The gene therapy significantly increased the muscle strength of dogs naturally affected by DMD, improving their ability to walk, run and jump.
'This is very encouraging, as current treatments for muscular dystrophy are merely palliative and patients are under constant medical care throughout their life,' said Dr John Counsell, who was not involved in the study but works at the Gene Transfer Technology Group at University College London.
DMD is a rare, progressive disease affecting all muscles of the body, including the heart and diaphragm. It is caused by mutations in the dystrophin gene, which leads to a deficiency of dystrophin protein. Dystrophin is important in supporting the muscle fibres during contraction; without it, the muscle fibres become damaged and eventually die.
As it is one of the largest human genes, it is technically challenging to insert the entire dystrophin gene into a viral vector, as is usually done for gene therapy. For this reason, the researchers in this study developed a gene therapy that delivers a smaller but functional version of the dystrophin gene (called micro-dystrophin). This was packaged into a non-pathogenic virus called an adeno-associated virus (AAV).
Twelve dogs with DMD received a single dose of the micro-dystrophin gene therapy and were monitored for up to two years. The researchers observed an increased amount of dystrophin protein in the dogs' muscles and a stabilisation of clinical symptoms in most of the dogs. There were no serious immune reactions to the gene therapy.
'The studies in dogs have been spectacular and exceeded our expectations,' said Professor George Dickson, who led the research at Royal Holloway University of London. My team has worked for many years to optimise a gene therapy medicine for DMD, and now the quite outstanding work of colleagues in France, in Genethon, in Nantes and in Paris has taken us close to clinical trials in DMD patients.'
In a separate study, a group of researchers from the US developed a micro-dystrophin gene therapy using a different type of AAV vector. They tested this in a recently established, severe DMD mouse model that is thought to be more like the human condition than the commonly used mdx mouse.
15 weeks after AAV injection, the researchers detected an increased amount of dystrophin protein in the mouse muscles. There were also improvements in muscle function and a reduction in muscle scarring and inflammation.
Whilst evaluating cardiac function, the researchers unexpectedly found pathological changes in the hearts of control mice, which meant that they were similar to the DMD hearts. For this reason, they could not evaluate the effect of the micro-dystrophin gene therapy on cardiac function and concluded that the mouse was not a good model for DMD-associated cardiomyopathy.

-- Source material --
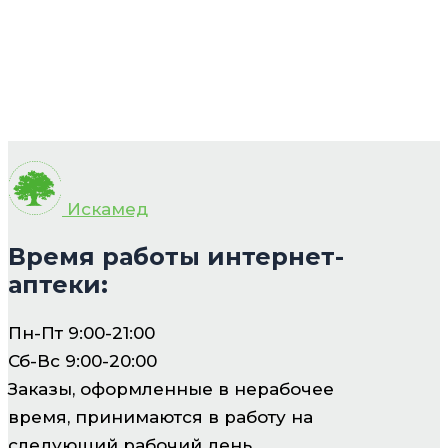
Искамед
Время работы интернет-
аптеки:
Пн-Пт 9:00-21:00
Сб-Вс 9:00-20:00
Заказы, оформленные в нерабочее
время, принимаются в работу на
следующий рабочий день.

-- What you need to do --
Retype part of the gene therapy article word for word, beginning at the words "As it is one" and stopping after "adeno-associated virus (AAV).".

-- Your response --
As it is one of the largest human genes, it is technically challenging to insert the entire dystrophin gene into a viral vector, as is usually done for gene therapy. For this reason, the researchers in this study developed a gene therapy that delivers a smaller but functional version of the dystrophin gene (called micro-dystrophin). This was packaged into a non-pathogenic virus called an adeno-associated virus (AAV).